I googled the word “brambly” and found a dozen descriptions — from “a blackberry-fruit characteristic” to “a black pepper spiciness” to “prickly in texture” to “of the genus Rubus of the rose family.” Wow. A wine with all that must go with everything.
Zinfandel also is excellent for making marinades and barbecue sauces. Grilling author Steven Raichlen makes a sauce with zinfandel, ketchup, honey, butter, shallots and garlic.
One thing to understand with the zinfandel grape is its ability to get so ripe, so filled with grape sugar, that when fermented all the way dry, the wine can reach 15 percent alcohol, approaching the realm of brandy-fortified wines such as port.
Thus much alcohol might make some wines taste “hot,” but most zins have the full body and sweetness to handle it.
Still, while most winemakers don’t like to talk about it, it’s generally known that some use reverse osmosis, a spinning cone, even the addition of a bit of water to lower the alcohol in a zinfandel.
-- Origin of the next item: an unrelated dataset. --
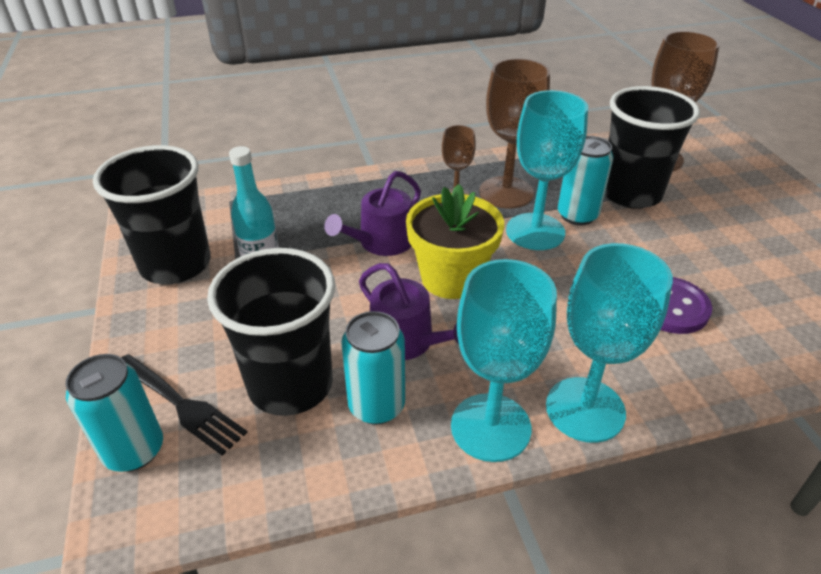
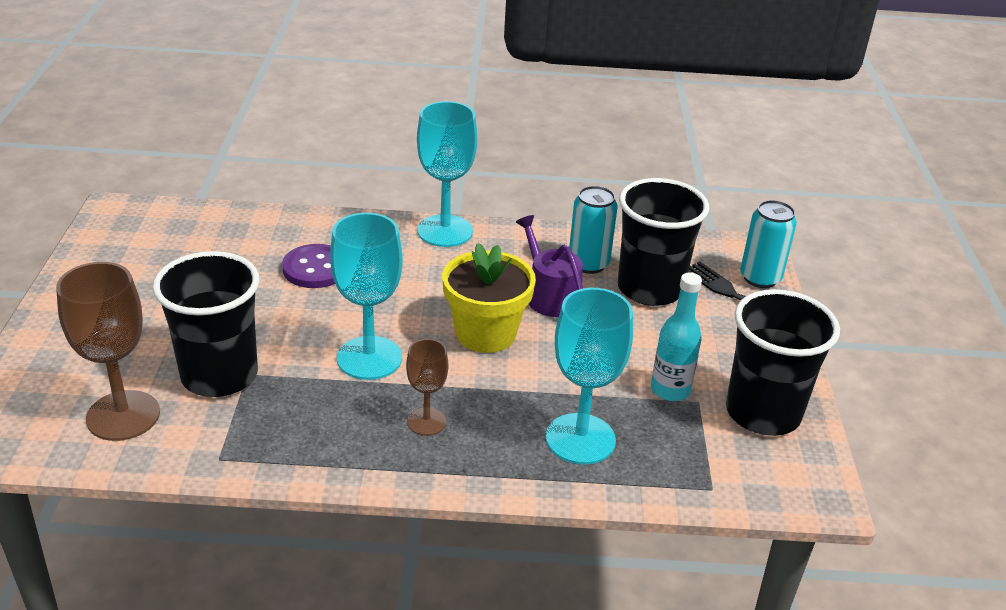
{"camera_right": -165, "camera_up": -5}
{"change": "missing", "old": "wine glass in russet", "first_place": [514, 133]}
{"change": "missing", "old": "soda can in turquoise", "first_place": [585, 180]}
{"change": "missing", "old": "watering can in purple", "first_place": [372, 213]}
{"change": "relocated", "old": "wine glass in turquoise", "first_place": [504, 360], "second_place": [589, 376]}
Google this and see.
Overall, zins run the gamut, from port-like opulence to the lean elegance of a fine Bordeaux. You can’t tell from the label. You have to try them, or turn to your wine shop owner or, ahem, favorite wine columnist.
▪ 2013 Frank Family Zinfandel, Napa Valley, Calif., 14.6 percent alcohol (84 percent zinfandel, 14 percent petite sirah, 2 percent cabernet sauvignon): deep red hue, aromas and flavors of black raspberries and black pepper, medium body, firm tannin, smooth finish; $37.
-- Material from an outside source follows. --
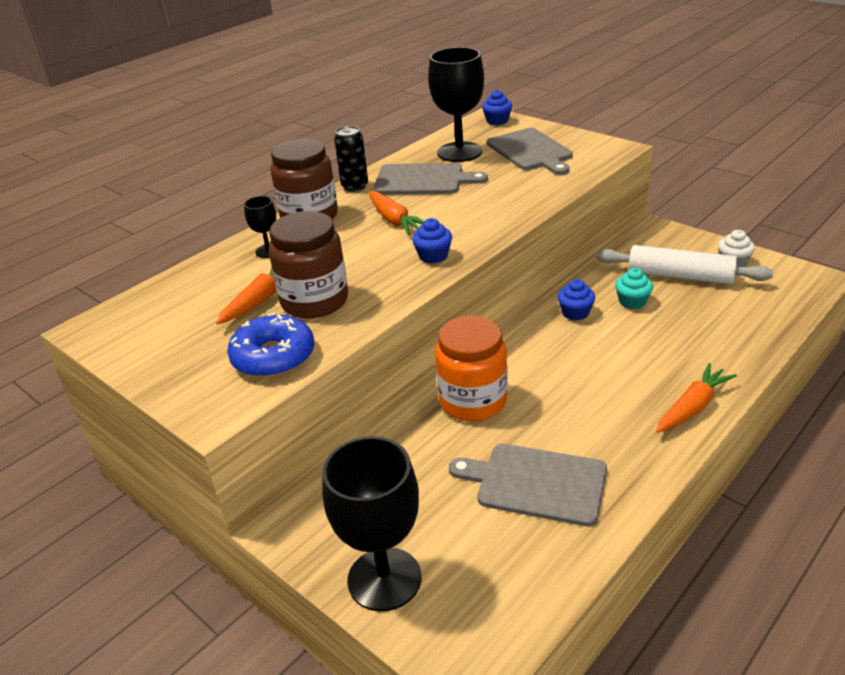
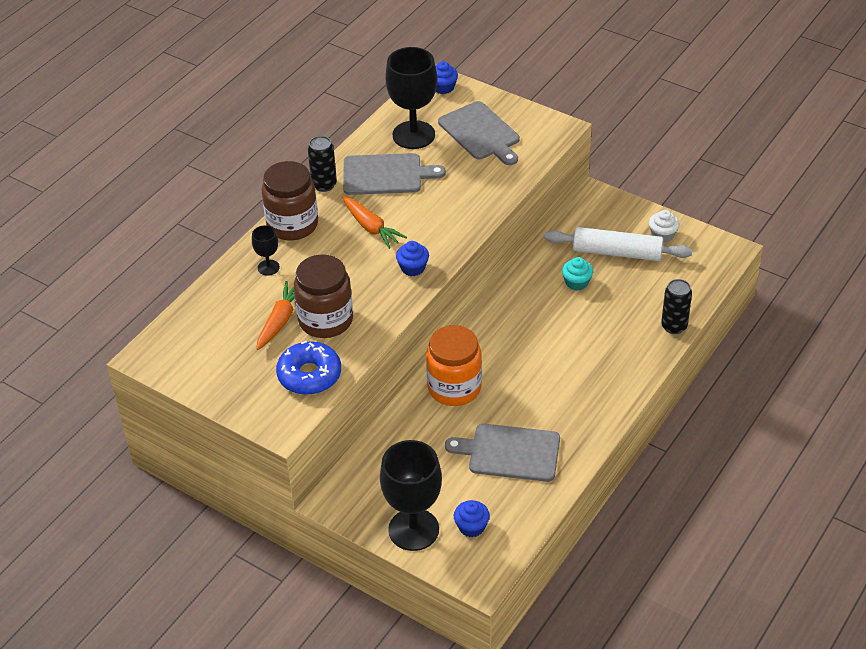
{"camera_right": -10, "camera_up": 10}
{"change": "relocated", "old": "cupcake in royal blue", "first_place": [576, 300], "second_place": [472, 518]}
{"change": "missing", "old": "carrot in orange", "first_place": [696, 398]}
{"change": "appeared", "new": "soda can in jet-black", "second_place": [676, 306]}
▪ 2013 Edmeades Zinfandel, “Gianoli Ranch,” Mendocino Ridge, Calif., 15.5 percent alcohol (100 percent zinfandel): deep, dark purple hue, aromas and flavors of black raspberries, black pepper and other spices, big, ripe tannins, full body, long, smooth finish; $35.
▪ 2012 Grgich Hills Estate Zinfandel, Estate Grown, Napa Valley, 15.5 percent alcohol (98 percent zinfandel, 2 percent petite sirah): inky red hue, aromas and flavors of black cherries and espresso, medium body, big, ripe tannins, long finish; $36.
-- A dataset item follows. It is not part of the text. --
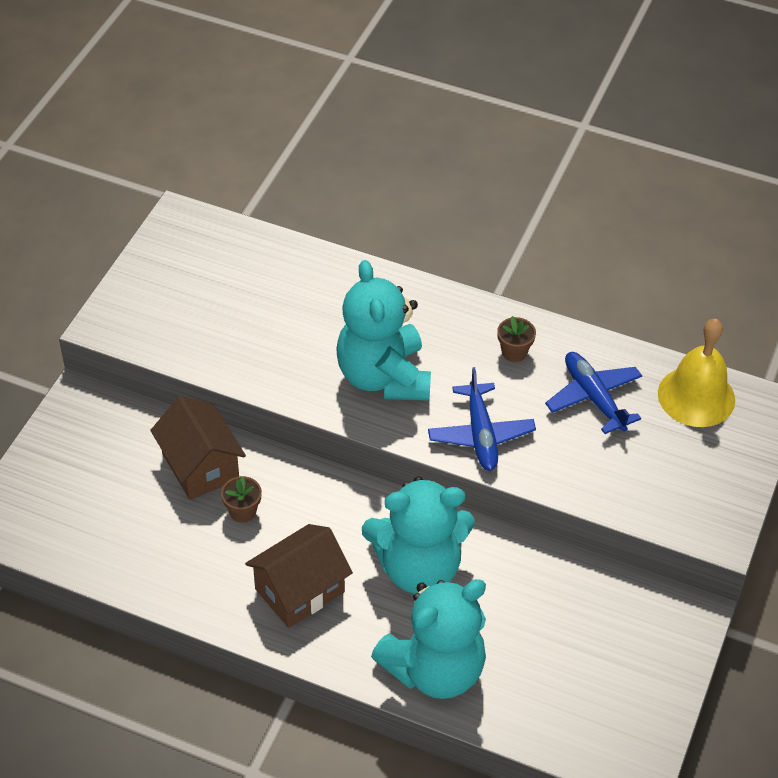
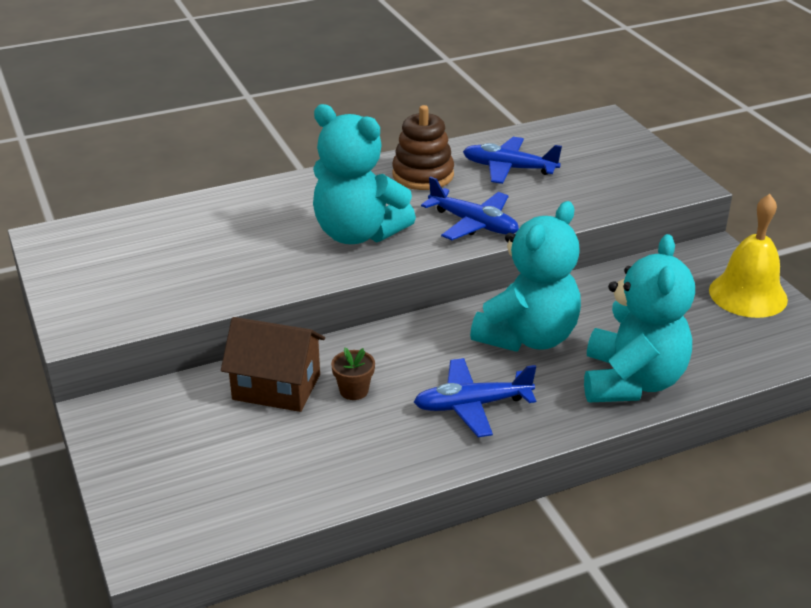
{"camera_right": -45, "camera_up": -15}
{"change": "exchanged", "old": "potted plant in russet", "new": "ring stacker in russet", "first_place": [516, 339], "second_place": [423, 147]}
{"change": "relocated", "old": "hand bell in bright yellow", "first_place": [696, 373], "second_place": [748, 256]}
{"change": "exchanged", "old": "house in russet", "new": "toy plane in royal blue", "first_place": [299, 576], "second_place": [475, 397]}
▪ 2013 Edmeades Zinfandel, “Perli Vineyards,” Mendocino Ridge, 15.5 percent alcohol (97 percent zinfandel, 3 percent syrah): deep purple hue, hint of oak, aromas and flavors of black plums and black coffee, mellow tannins, long, smooth finish; $31.
▪ 2013 Kendall-Jackson Vintner’s Reserve “Summation” Red Wine Blend (44 percent syrah, 25 percent zinfandel, 20 percent merlot, 6 percent petite sirah, 3 percent cabernet sauvignon, 1 percent grenache, 1 percent other varietals): dark red hue, big and spicy and lush, with aromas and flavors of black plums and dark chocolate, soft tannins; $17.
▪ 2013 Gnarly Head “1924 Double Black Red Wine Blend,” 15.0 percent alcohol (zinfandel, merlot and syrah): deep red hue, aromas and flavors of blackberries, mocha and spice, full-bodied, big, ripe tannins, long finish; $12.
▪ 2014 Saldo Zinfandel, by The Prisoner Wine Co. (85 percent zinfandel, with petite sirah and syrah): dark purple hue, aromas and flavors of black raspberries and bitter chocolate, full body, long, smooth finish; $30.
▪ 2015 “Our Daily Zin,” by WX Wines, California Central Valley: dark red hue, aromas and flavors of black plums and cinnamon, smooth finish, no sulfites added; $11.